** Opening PAGE EXCERPT block **

The Evolution of Decision Tables

A little study in language design

Many domain experts like tables as a way to representing decisions and calculations. They perceive it to be more readable than “code”. The popularity of Excel is certainly at least partly due to this effect. The OMG’s DMN also uses tables extensively for representing decisions (so-called decision tables). There are many forms of decision tables, and we have been using them in our DSLs for a long time.

Their expressiveness has evolved quite a bit, though. In this article I recount the evolution of decision tables based on inputs from our users. It is a nice example of language design, and a good illustration of why it is useful to be able to evolve the language when you are dealing with business people.

Basic two-dimensional Decision Tables

Years ago, we had implemented the basic two-dimensional decision table in mbeddr, our extensible version of C optimized for embedded programming:

This table is an expression, so you can use it wherever C expects an expression. And it has a set of Boolean conditions as row and column headers. The conditions themselves are kinda independent, but usually, every dimension addressed one variable (spd vs. alt). So essentially, this table represents a set of nested if statement over two criteria.

** Closing PAGE EXCERPT block **
** Opening DATA SECTION block **

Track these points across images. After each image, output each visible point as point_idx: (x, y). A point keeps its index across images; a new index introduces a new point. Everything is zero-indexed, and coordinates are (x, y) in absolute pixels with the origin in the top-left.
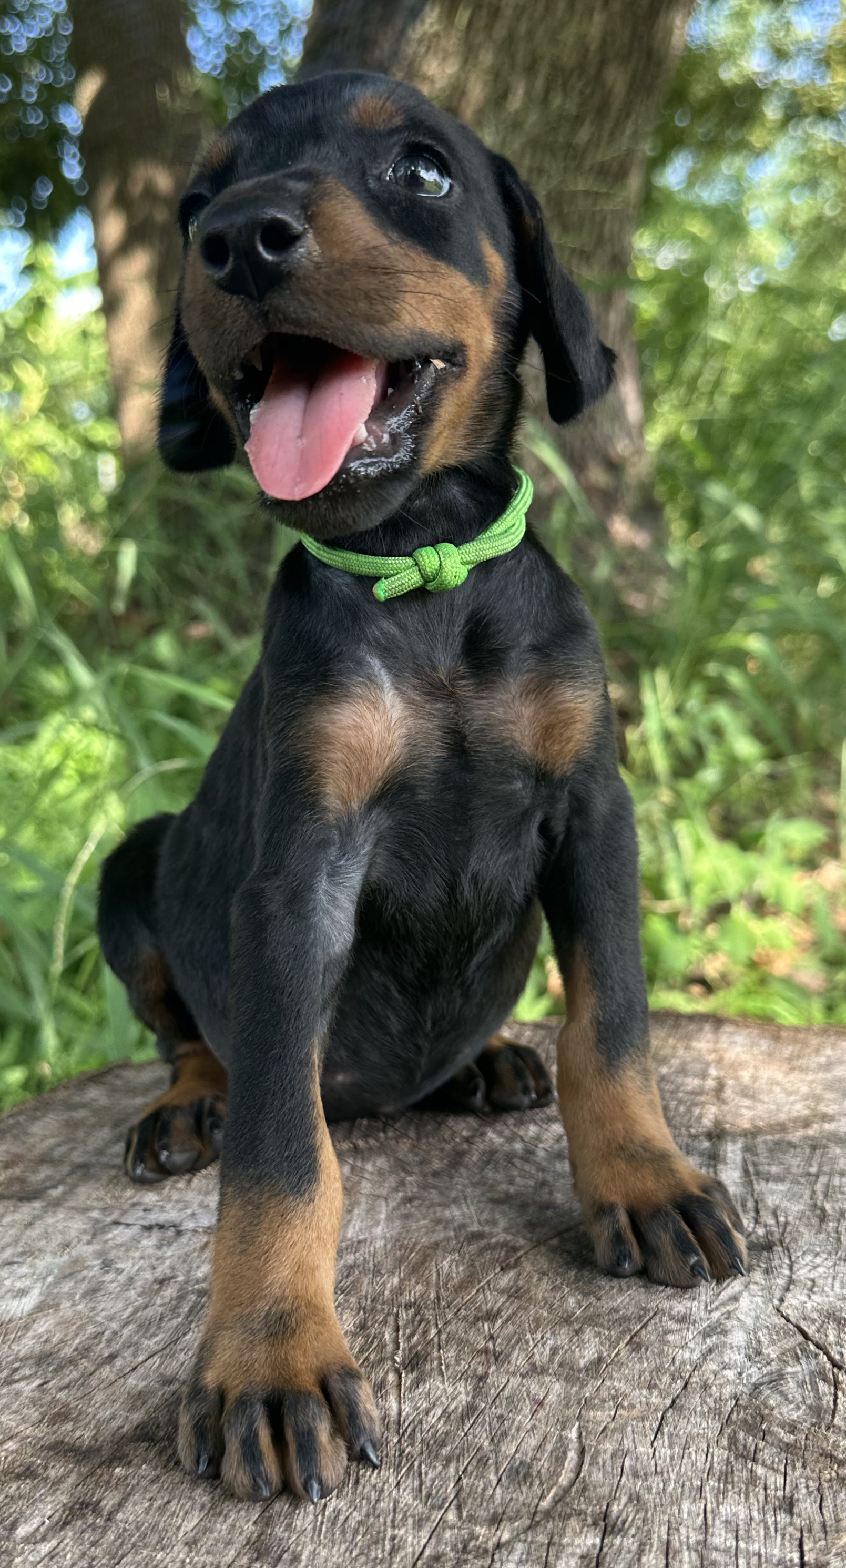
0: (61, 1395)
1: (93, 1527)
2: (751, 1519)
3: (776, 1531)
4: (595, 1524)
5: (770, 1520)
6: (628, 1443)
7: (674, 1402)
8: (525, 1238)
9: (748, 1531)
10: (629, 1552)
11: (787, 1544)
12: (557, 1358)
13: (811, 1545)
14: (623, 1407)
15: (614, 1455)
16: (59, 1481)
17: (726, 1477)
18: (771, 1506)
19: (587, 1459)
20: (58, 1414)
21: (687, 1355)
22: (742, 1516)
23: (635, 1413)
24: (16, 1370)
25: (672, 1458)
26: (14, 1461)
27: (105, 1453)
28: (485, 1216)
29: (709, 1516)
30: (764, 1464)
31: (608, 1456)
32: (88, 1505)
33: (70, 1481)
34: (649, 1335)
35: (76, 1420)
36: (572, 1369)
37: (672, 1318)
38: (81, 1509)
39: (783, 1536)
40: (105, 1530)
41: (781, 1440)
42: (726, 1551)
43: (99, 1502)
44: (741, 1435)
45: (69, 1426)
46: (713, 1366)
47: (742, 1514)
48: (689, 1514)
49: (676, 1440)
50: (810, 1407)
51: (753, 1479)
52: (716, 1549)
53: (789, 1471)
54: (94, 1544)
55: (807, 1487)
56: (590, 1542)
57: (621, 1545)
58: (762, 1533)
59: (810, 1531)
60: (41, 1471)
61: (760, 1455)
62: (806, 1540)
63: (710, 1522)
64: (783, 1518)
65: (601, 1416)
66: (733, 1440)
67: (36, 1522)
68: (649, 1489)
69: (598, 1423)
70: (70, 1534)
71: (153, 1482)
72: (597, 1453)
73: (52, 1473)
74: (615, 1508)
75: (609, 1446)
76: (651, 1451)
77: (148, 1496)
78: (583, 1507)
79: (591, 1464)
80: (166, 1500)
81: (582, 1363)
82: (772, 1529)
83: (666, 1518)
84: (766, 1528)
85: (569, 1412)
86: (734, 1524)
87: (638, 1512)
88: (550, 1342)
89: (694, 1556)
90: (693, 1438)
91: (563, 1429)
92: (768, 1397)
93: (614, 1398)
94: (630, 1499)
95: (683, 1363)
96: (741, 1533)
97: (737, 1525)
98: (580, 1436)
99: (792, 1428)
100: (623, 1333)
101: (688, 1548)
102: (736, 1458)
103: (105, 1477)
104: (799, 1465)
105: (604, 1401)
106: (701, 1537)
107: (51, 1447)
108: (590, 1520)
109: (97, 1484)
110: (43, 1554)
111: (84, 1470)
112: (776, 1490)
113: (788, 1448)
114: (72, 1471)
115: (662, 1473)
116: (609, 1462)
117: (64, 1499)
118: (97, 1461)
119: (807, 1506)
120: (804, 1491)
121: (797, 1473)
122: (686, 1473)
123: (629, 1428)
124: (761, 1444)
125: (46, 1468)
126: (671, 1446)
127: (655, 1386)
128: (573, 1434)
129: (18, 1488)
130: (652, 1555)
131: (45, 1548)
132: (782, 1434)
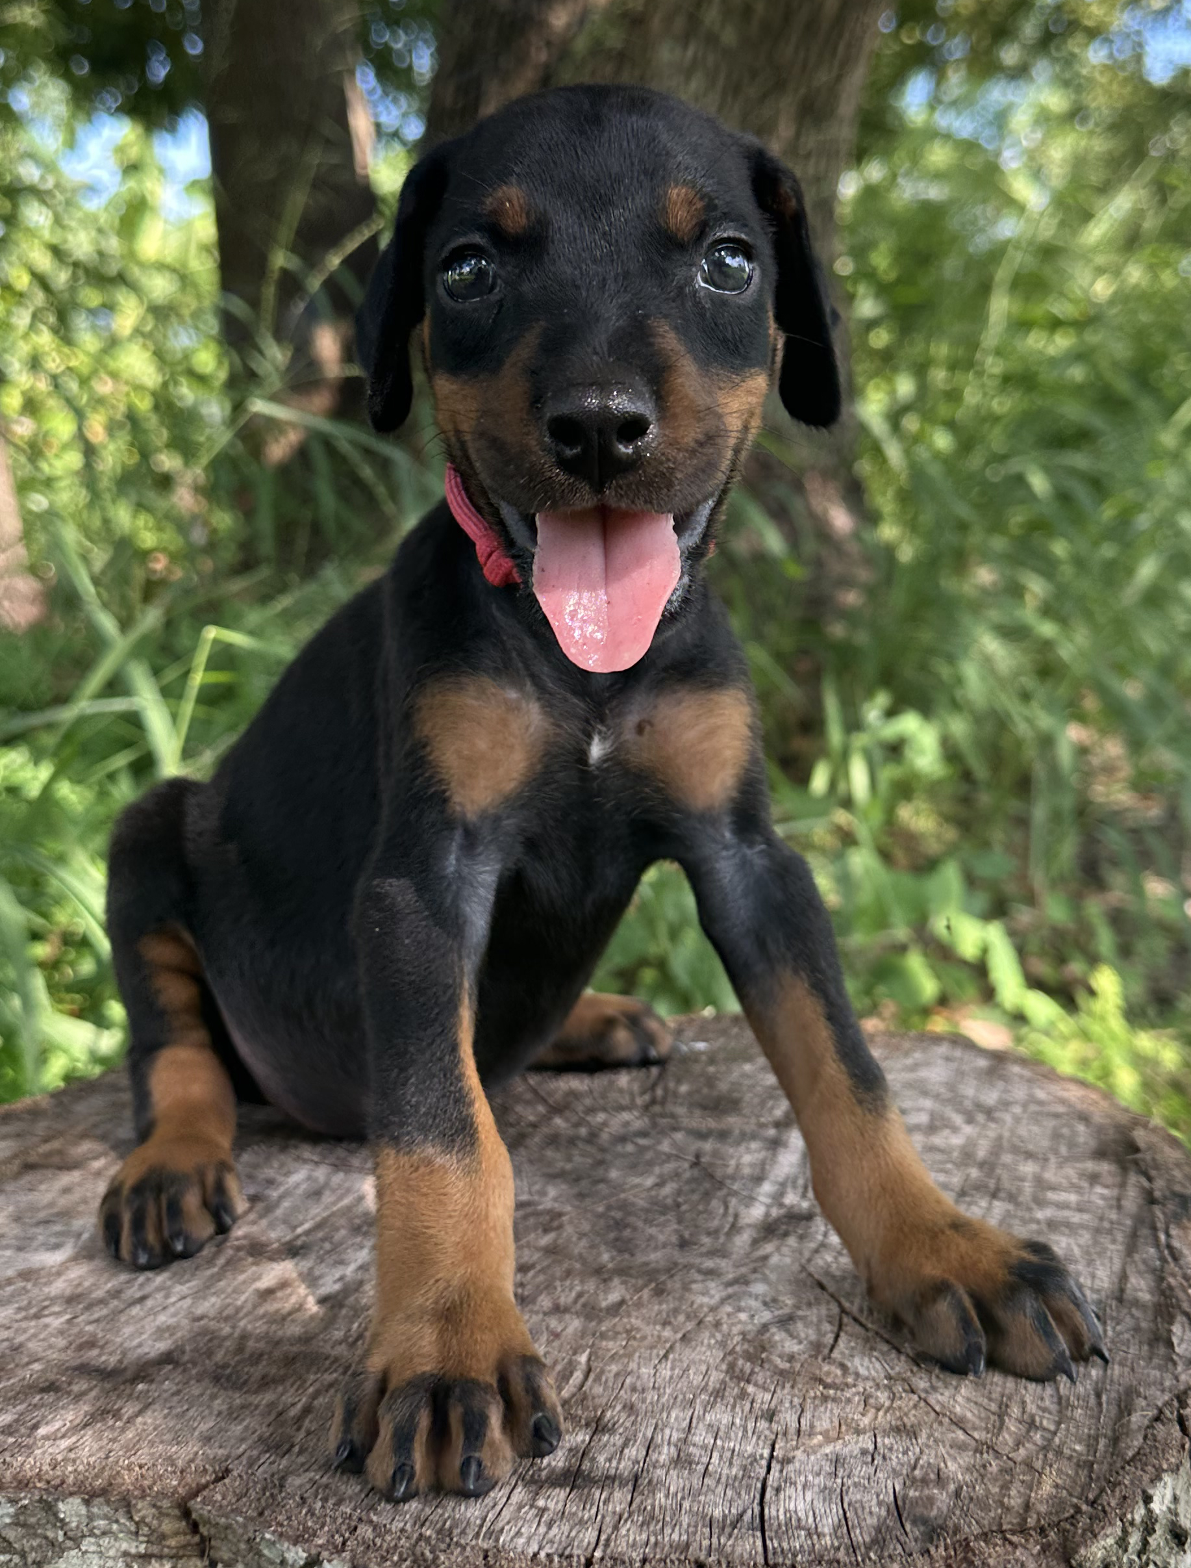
0: (89, 1328)
1: (112, 1428)
2: (733, 1423)
3: (754, 1433)
4: (587, 1425)
5: (751, 1425)
6: (633, 1366)
7: (684, 1336)
8: (573, 1206)
9: (727, 1433)
10: (614, 1445)
11: (761, 1443)
12: (582, 1300)
13: (782, 1444)
14: (635, 1338)
15: (617, 1375)
16: (83, 1394)
17: (718, 1394)
18: (754, 1416)
19: (592, 1376)
20: (87, 1342)
21: (706, 1300)
22: (724, 1421)
23: (646, 1343)
24: (46, 1307)
25: (671, 1377)
26: (39, 1378)
27: (129, 1374)
28: (537, 1187)
29: (694, 1421)
30: (756, 1385)
31: (612, 1374)
32: (108, 1412)
33: (93, 1393)
34: (675, 1284)
35: (102, 1347)
36: (593, 1308)
37: (699, 1271)
38: (102, 1414)
39: (759, 1438)
40: (123, 1430)
41: (776, 1367)
42: (704, 1447)
43: (120, 1409)
44: (740, 1362)
45: (95, 1352)
46: (729, 1309)
47: (726, 1419)
48: (676, 1418)
49: (678, 1364)
50: (811, 1343)
51: (743, 1395)
52: (694, 1445)
53: (779, 1391)
54: (114, 1440)
55: (791, 1402)
56: (580, 1438)
57: (608, 1441)
58: (740, 1435)
59: (785, 1434)
60: (65, 1386)
61: (753, 1378)
62: (779, 1441)
63: (694, 1425)
64: (763, 1425)
65: (612, 1346)
66: (732, 1367)
67: (57, 1425)
68: (644, 1401)
69: (608, 1350)
70: (90, 1432)
71: (173, 1394)
72: (602, 1372)
73: (76, 1388)
74: (608, 1414)
75: (614, 1368)
76: (652, 1372)
77: (168, 1405)
78: (580, 1412)
79: (595, 1381)
80: (185, 1407)
81: (604, 1304)
82: (750, 1434)
83: (654, 1421)
84: (745, 1430)
85: (583, 1342)
86: (715, 1429)
87: (629, 1416)
88: (578, 1288)
89: (673, 1449)
90: (695, 1363)
91: (575, 1353)
92: (773, 1335)
93: (628, 1332)
94: (624, 1407)
95: (701, 1306)
96: (721, 1434)
97: (718, 1429)
98: (589, 1359)
99: (791, 1358)
100: (650, 1281)
101: (669, 1444)
102: (731, 1379)
103: (128, 1391)
104: (788, 1385)
105: (617, 1333)
106: (683, 1436)
107: (76, 1369)
108: (583, 1422)
109: (119, 1396)
110: (62, 1447)
111: (108, 1386)
112: (762, 1403)
113: (782, 1373)
114: (96, 1386)
115: (659, 1389)
116: (611, 1380)
117: (86, 1408)
118: (121, 1379)
119: (788, 1417)
120: (787, 1405)
121: (786, 1391)
122: (681, 1389)
123: (637, 1354)
124: (757, 1369)
125: (70, 1384)
126: (673, 1369)
127: (670, 1323)
128: (583, 1358)
129: (41, 1399)
130: (635, 1448)
131: (65, 1444)
132: (778, 1361)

** Closing DATA SECTION block **

- **EXERCISE INSTRUCTIONS**:
1. In the decision tables article, why can the mbeddr decision table be used anywhere C expects an expression?
2. List every named technology (product, standard, or programming language) that appears in the decision tables article.
3. Continue the decision tables article after its final sentence.
The data above is separate from the text and unrelated to it.

- **TASK-BY-TASK ANSWERS**:
1. The table is itself an expression, so it can appear wherever C expects one.

2.
- Excel
- DMN
- mbeddr
- C

3.
We have since implemented the exact same structure for KernelF, the functional base language we use as the basis of business DSLs. Also, in a customer project in the healthcare domain, we have collaboratively built a version of this table that explicitly concerns two numeric variables, which made the syntax much less cluttered:

Generalized N-Criteria Table

This form of decision tables gives up on arranging the two criteria along the two table dimensions, and instead lists them as separate columns. Here is a simple example that calculates some kind of base fare based on the state(an enumeration type) the customer lives in and whether she is a member of some kind of club (a Boolean):

The tables are evaluated top-down (so more specific criteria have to be mentioned further up), and an empty field means “don’t care”. So the table calculates a fare of 1.00 if you live in BW, the fare in BY depends on whether you are in the club, and everybody else pays 1.20.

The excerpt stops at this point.